Последним толчком для меня был разговор с Саввой Тимофеевичем, который говорил, что Вы находите, что я стала небрежно относиться к театру, не занимаюсь ролями и вообще играю на общих своих тонах, а это равносильно, по-моему, тому, что я становлюсь банальной актрисой. Савва Тимофеевич предупредил меня, что такое Ваше мнение может испортить наши с Вами отношения, а он меня знает, как я дорожу Вашим отношением ко мне и как для меня было бы тяжело, если бы Вы стали относиться ко мне дурно. Константин Сергеевич, будьте искренни и скажите по совести — хорошо ли Вы ко мне относитесь? Видите ли, для меня, как я уже тысячу раз Вам говорила, Вы — душа, смысл, суть, все внутреннее содержание, все хорошее этого театра, и я могу служить в нем только в том случае, если в Вас я буду видеть не врага, не человека, подозревающего меня во всевозможных кознях и подвохах, а друга, ясно и твердо сознающего и верящего, что я не способна ни на какие интриги или подпольные действия.

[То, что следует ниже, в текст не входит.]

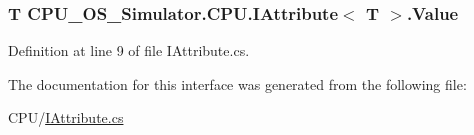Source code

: \subsubsection[{Value}]{\setlength{\rightskip}{0pt plus 5cm}T {\bf C\+P\+U\+\_\+\+O\+S\+\_\+\+Simulator.\+C\+P\+U.\+I\+Attribute}$<$ T $>$.Value\hspace{0.3cm}{\ttfamily [get]}}\label{interface_c_p_u___o_s___simulator_1_1_c_p_u_1_1_i_attribute_a7c1cc8ee7f3ce5334f7a4ace4a9db633}


Definition at line 9 of file I\+Attribute.\+cs.



The documentation for this interface was generated from the following file\+:\begin{DoxyCompactItemize}
\item 
C\+P\+U/\hyperlink{_c_p_u_2_i_attribute_8cs}{I\+Attribute.\+cs}\end{DoxyCompactItemize}
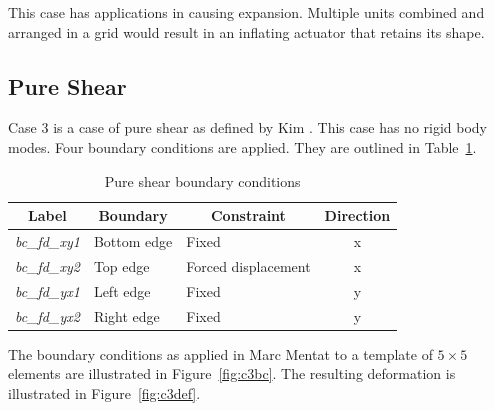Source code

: This case has applications in causing expansion. Multiple units combined and arranged in a grid would result in an inflating actuator that retains its shape.

\subsection{Pure Shear}

Case 3 is a case of pure shear as defined by Kim \citep{Kim2015}. This case has no rigid body modes. Four boundary conditions are applied. They are outlined in Table~\ref{tab:c3}.

\begin{table}[H]
\centering
\begin{tabular}{@{}lllc@{}}
\toprule
\multicolumn{1}{c}{\textbf{Label}} & \multicolumn{1}{c}{\textbf{Boundary}} & \multicolumn{1}{c}{\textbf{Constraint}} & \textbf{Direction} \\ \midrule
\textit{bc\_fd\_xy1} & Bottom edge & Fixed               & x \\
\textit{bc\_fd\_xy2} & Top edge    & Forced displacement & x \\
\textit{bc\_fd\_yx1} & Left edge   & Fixed               & y \\
\textit{bc\_fd\_yx2} & Right edge  & Fixed				 & y \\ \bottomrule
\end{tabular}
\caption[Pure shear boundary conditions]{Pure shear boundary conditions \citep{Kim2015}}
\label{tab:c3}
\end{table}

The boundary conditions as applied in Marc Mentat to a template of $5\times 5$ elements are illustrated in Figure~\ref{fig:c3bc}. The resulting deformation is illustrated in Figure~\ref{fig:c3def}.

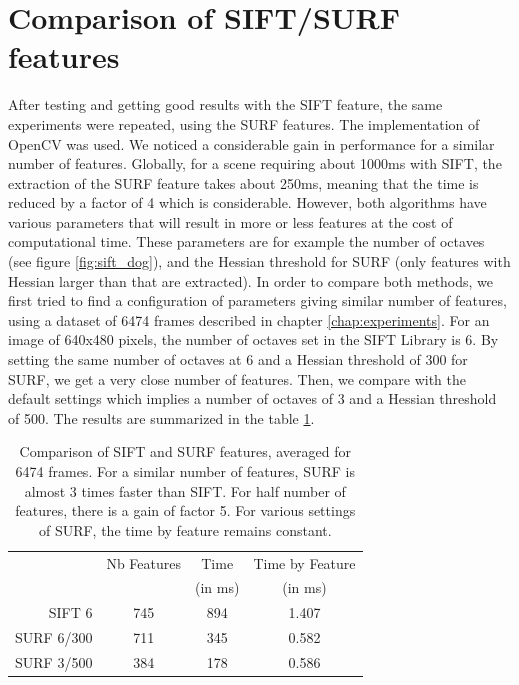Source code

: \section{Comparison of SIFT/SURF features}
After testing and getting good results with the \gls{SIFT} feature, the same experiments were repeated, using the \gls{SURF} features. The implementation of OpenCV was used. We noticed a considerable gain in performance for a similar number of features. Globally, for a scene requiring about 1000ms with \gls{SIFT}, the extraction of the \gls{SURF} feature takes about 250ms, meaning that the time is reduced by a factor of 4 which is considerable.
However, both algorithms have various parameters that will result in more or less features at the cost of computational time. These parameters are for example the number of octaves (see figure \ref{fig:sift_dog}), and the Hessian threshold for SURF (only features with Hessian larger than that are extracted). In order to compare both methods, we first tried to find a configuration of parameters giving similar number of features, using a dataset of 6474 frames described in chapter \ref{chap:experiments}. For an image of 640x480 pixels, the number of octaves set in the SIFT Library is 6. By setting the same number of octaves at 6 and a Hessian threshold of 300 for \gls{SURF}, we get a very close number of features. Then, we compare with the default settings which implies a number of octaves of 3 and a Hessian threshold of 500. The results are summarized in the table \ref{tab:stats_features}.

\begin{table}[h]
 \begin{center}
 \begin{tabular}{r|ccc}
 & Nb Features & Time & Time by Feature \\
 &  & (in ms) & (in ms) \\
 \hline
 SIFT 6 & 745 & 894 & 1.407\\
 SURF 6/300 & 711  & 345  & 0.582 \\
 SURF 3/500 & 384 & 178 & 0.586 \\
 \end{tabular}
\caption{Comparison of SIFT and SURF features, averaged for 6474 frames. For a similar number of features, SURF is almost 3 times faster than SIFT. For half number of features, there is a gain of factor 5. For various settings of SURF, the time by feature remains constant.}
\label{tab:stats_features}
\end{center}
\end{table}

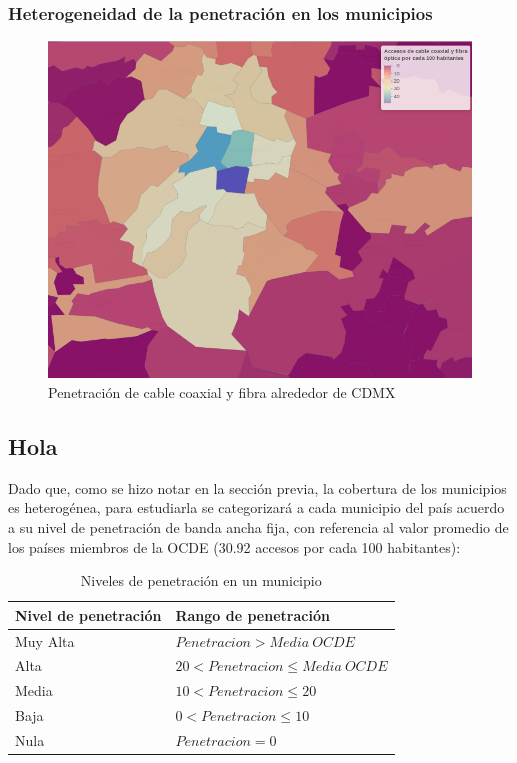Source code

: \documentclass[9pt,twocolumn,twoside]{ilcss}
\begin{document}
\subsubsection{Heterogeneidad de la penetración en los municipios}

\begin{figure}[tbhp]
\centering
\includegraphics[width=0.9\linewidth]{images/pen_habs_cdmx.png}
\caption{Penetración de cable coaxial y fibra alrededor de CDMX}
\label{fig:pen_habs_cdmx}
\end{figure}

\subsection{Hola}

Dado que, como se hizo notar en la sección previa, la cobertura de los municipios es heterogénea, para estudiarla se categorizará a cada municipio del país acuerdo a su nivel de penetración de banda ancha fija, con referencia al valor promedio de los países miembros de la OCDE (30.92 accesos por cada 100 habitantes):
\begin{table}[tbhp]
	\centering
	\caption{Niveles de penetración en un municipio\label{table:clasifpen}}
	\begin{tabular}{@{}ll@{}}
		\toprule
		Nivel de penetración & Rango  de penetración            \\ \midrule
		Muy Alta  & $Penetracion > Media \ OCDE$         \\ 
		Alta    & $20 < Penetracion \leq Media \ OCDE$ \\ 
		Media    & $10 < Penetracion \leq 20$  \\ 
		Baja      & $0 < Penetracion \leq 10$  \\ 
		Nula      & $Penetracion =0$            \\ \bottomrule
	\end{tabular}
\end{table}
\end{document}
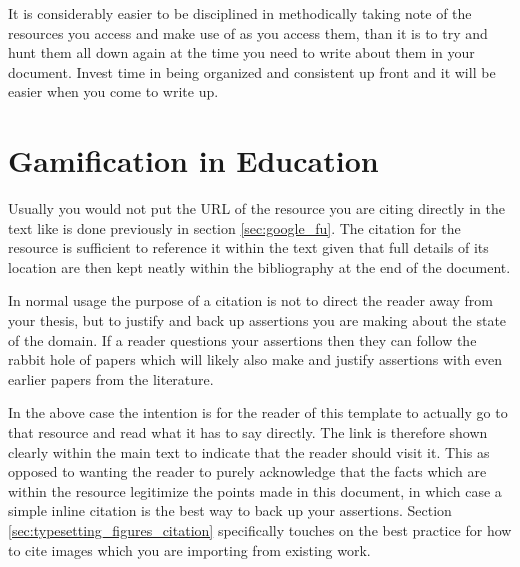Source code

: 		It is considerably easier to be disciplined in methodically taking note of the resources you access and make use of as you access them, than it is to try and hunt them all down again at the time you need to write about them in your document. Invest time in being organized and consistent up front and it will be easier when you come to write up.
		
	\section{Gamification in Education}
		\label{sec:gamification_edu}
		Usually you would not put the URL of the resource you are citing directly in the text like is done previously in section \ref{sec:google_fu}. The citation for the resource \cite{gwern} is sufficient to reference it within the text given that full details of its location are then kept neatly within the bibliography at the end of the document. 
		
		In normal usage the purpose of a citation is not to direct the reader away from your thesis, but to justify and back up assertions you are making about the state of the domain. If a reader questions your assertions then they can follow the rabbit hole of papers which will likely also make and justify assertions with even earlier papers from the literature. 
		
		In the above case the intention is for the reader of this template to actually go to that resource and read what it has to say directly. The link is therefore shown clearly within the main text to indicate that the reader should visit it. This as opposed to wanting the reader to purely acknowledge that the facts which are within the resource legitimize the points made in this document, in which case a simple inline citation is the best way to back up your assertions. Section \ref{sec:typesetting_figures_citation} specifically touches on the best practice for how to cite images which you are importing from existing work. 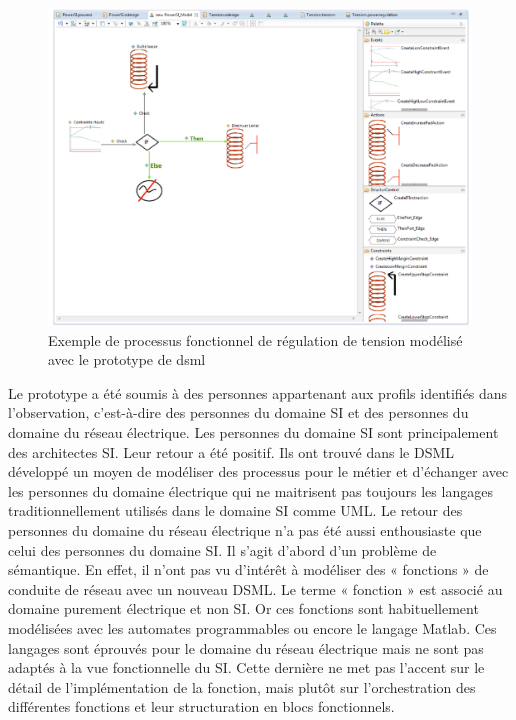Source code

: \begin{figure}[!ht]
  \centering
  \includegraphics[trim = 0cm 0cm 0cm 0cm, clip, width=1\textwidth]{figures/6_methodologie/proto_dsml.pdf}
 \caption{Exemple de processus fonctionnel de régulation de tension modélisé avec le prototype de \gls{dsml}}
 \label{fig:proto_dsml}
\end{figure} 

Le prototype a été soumis à des personnes appartenant aux profils identifiés
dans l'observation, c'est-à-dire des personnes du domaine SI et des personnes du
domaine du réseau électrique. Les personnes du domaine SI sont principalement
des architectes SI. Leur retour a été positif. Ils ont trouvé dans le DSML
développé un moyen de modéliser des processus pour le métier et d'échanger avec
les personnes du domaine électrique qui ne maitrisent pas toujours les langages
traditionnellement utilisés dans le domaine SI comme UML. Le retour des
personnes du domaine du réseau électrique n'a pas été aussi enthousiaste que
celui des personnes du domaine SI. Il s'agit d'abord d'un problème de
sémantique. En effet, il n'ont pas vu d'intérêt à modéliser des « fonctions » de
conduite de réseau avec un nouveau DSML. Le terme « fonction » est associé au
domaine purement électrique et non SI. Or ces fonctions sont habituellement
modélisées avec les automates programmables ou encore le langage Matlab. Ces
langages sont éprouvés pour le domaine du réseau électrique mais ne sont pas
adaptés à la vue fonctionnelle du SI. Cette dernière ne met pas l'accent sur le
détail de l'implémentation de la fonction, mais plutôt sur l'orchestration des
différentes fonctions et leur structuration en blocs fonctionnels.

Я не могу и не хочу, чтобы Вы могли то верить мне и считать меня близким и преданным человеком, то интригующим и чуть не предающим Вас! Решите что-нибудь одно и прямо мне это так и скажите, тогда и я буду знать, что мне делать, а так, то падать, то подниматься в Ваших глазах, я, право, не могу и не хочу! Это слишком тяжело, да и обидно уж очень, обидно так, что и сейчас пишу Вам — и плачу.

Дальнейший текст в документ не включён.